1. If you are designated in the Declarations as [ . . . ]

d. An organization other than a partnership, joint venture or limited liability company, you are an insured.

Your "executive officers" and directors are insureds, but only with respect to their duties as your officers or directors. Your stockholders are also insureds, but only with respect to their liability as stockholders.

2. Each of the following is also an insured:

a. Your "volunteer workers" only while performing duties related to the conduct of your business, or your "employees", other than either your "executive officers" (if you are an organization other than a partnership, joint venture or limited liability company) or your managers (if you are a limited liability company), but only for acts within the scope of their employment by you or while performing duties related to the conduct of your business[.]
Id. at 7; ECF No. 12-11, Page ID 487.

The TMI Lawsuit

On June 16, 2017, the Claimant, The Maids International, Inc. (TMI) filed its Complaint against Maids on Call (the TMI Complaint) in this Court, in the action captioned The Maids International, Inc. v. Maids on Call, LLC, et al., Case No. 8:17-cv-00208 (the "TMI Lawsuit"). TMI filed the lawsuit in Nebraska based on the forum-selection clauses in its franchise agreements with Maids on Call, LLC, Maids on Call II, LLC, Timothy Scussel, and Maryann Scussel (the "Scussel Defendants").

TMI alleged that the individual defendants, who were principals and employees of a TMI franchise, abandoned their franchise operations and began operating a new business in the same location as their old one, using the same customer list. TMI further alleged that Maids on Call was using TMI's trademarks and email address in the operation of a competing business, in violation of the franchise agreements and federal trademark law. The TMI Complaint alleged that the Scussel Defendants conspired to operate Two Sisters Cleaning ("Two Sisters") and harmed TMI by, among other things, "diverting or attempting to divert customers to a competitor," "using customer contact information for the purpose soliciting [sic] customers," and "soliciting TMI's customers and convincing them to cancel service with TMI and sign up for services by Two Sisters Cleaning," resulting in diversion of customers and damage to TMI's reputation. Pls.' Ex. 1 ¶¶ 52, 56, 106-09, 121; ECF No. 12-1, Page ID 173, 174, 183-84, 185.

On June 30, 2017, TMI filed a Motion for Preliminary Injunction in the TMI Lawsuit, along with a two-volume Index of Evidence and a Brief in Support of the Motion. TMI's preliminary injunction motion sought an order "prohibiting Defendants from operating their competing Two Sisters cleaning business," and argued that the Scussel Defendants "have already poached TMI's customers" and were "stealing the goodwill and relationship The Maids customers have with the franchise system." ECF Nos. 12-2, 12-3, 12-4. Also on June 30, 2017, Plaintiffs' counsel notified Ohio Security of the TMI Lawsuit and requested an immediate defense of the lawsuit. On July 10, 2017, Plaintiffs' counsel sent a letter to Ohio Security explaining why Plaintiffs contended that Ohio Security owed Plaintiffs a defense in the TMI Lawsuit.

**DATA**.
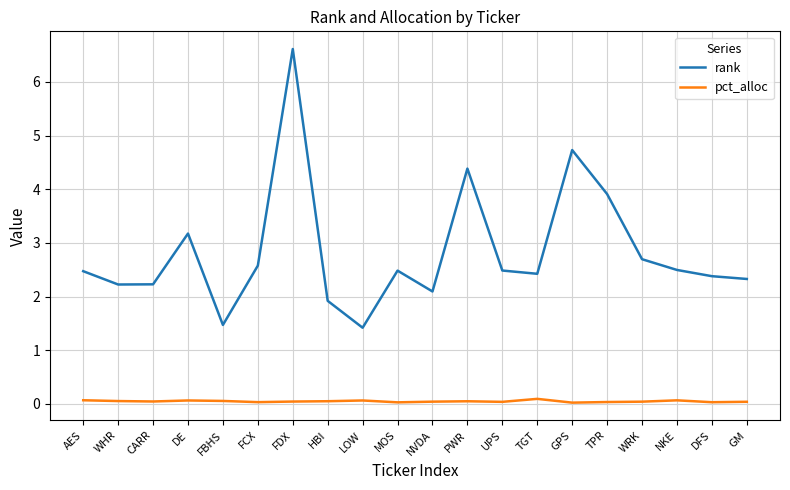

Is it true that rank equals 2.4 at GPS?

False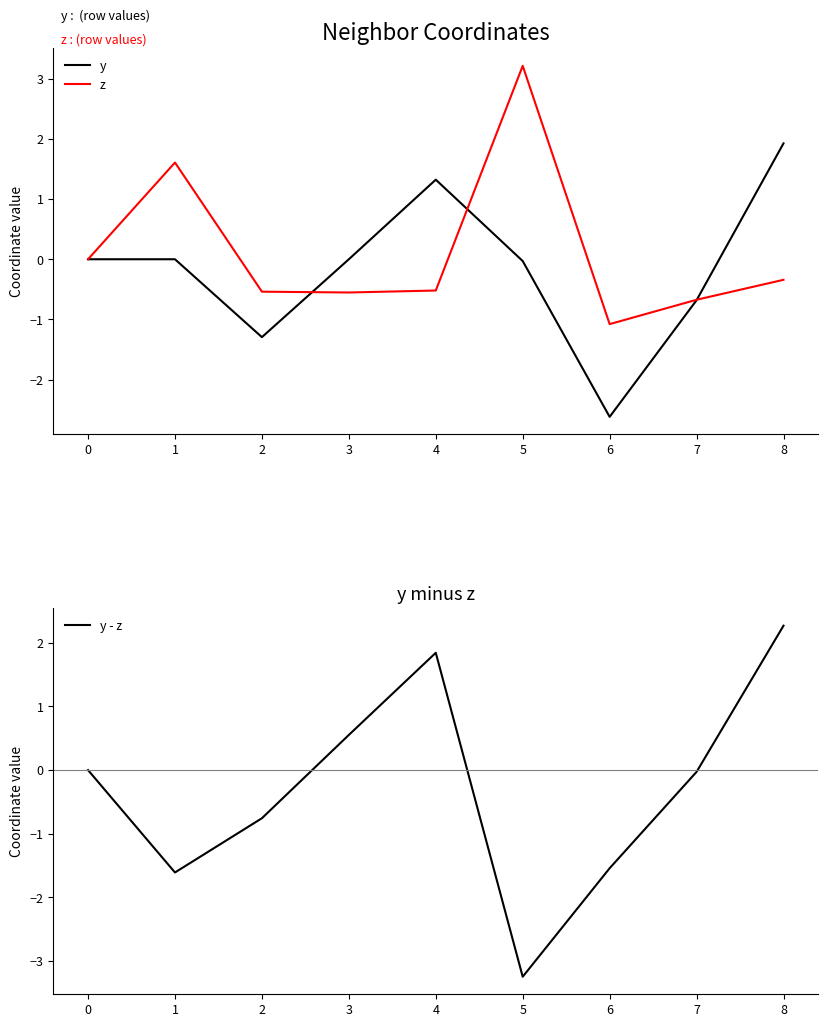

Which series ends up on top after the final intersection of y and z?

y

**JOB ITEM A**. Reproduce the stretch of the court excerpt from "1. If you are" through "are an insured.".
**JOB ITEM B**.
Using the court excerpt, answer these:
(i) On what date did TMI file its Complaint against Maids on Call?
(ii) What case number was the TMI Lawsuit given?
(iii) On what date did Plaintiffs' counsel send a letter to Ohio Security explaining why a defense was owed?
Nothing in the data is needed for this work.

**RESULT A**.
1. If you are designated in the Declarations as [ . . . ]

d. An organization other than a partnership, joint venture or limited liability company, you are an insured.

**RESULT B**.
(i) June 16, 2017
(ii) 8:17-cv-00208
(iii) July 10, 2017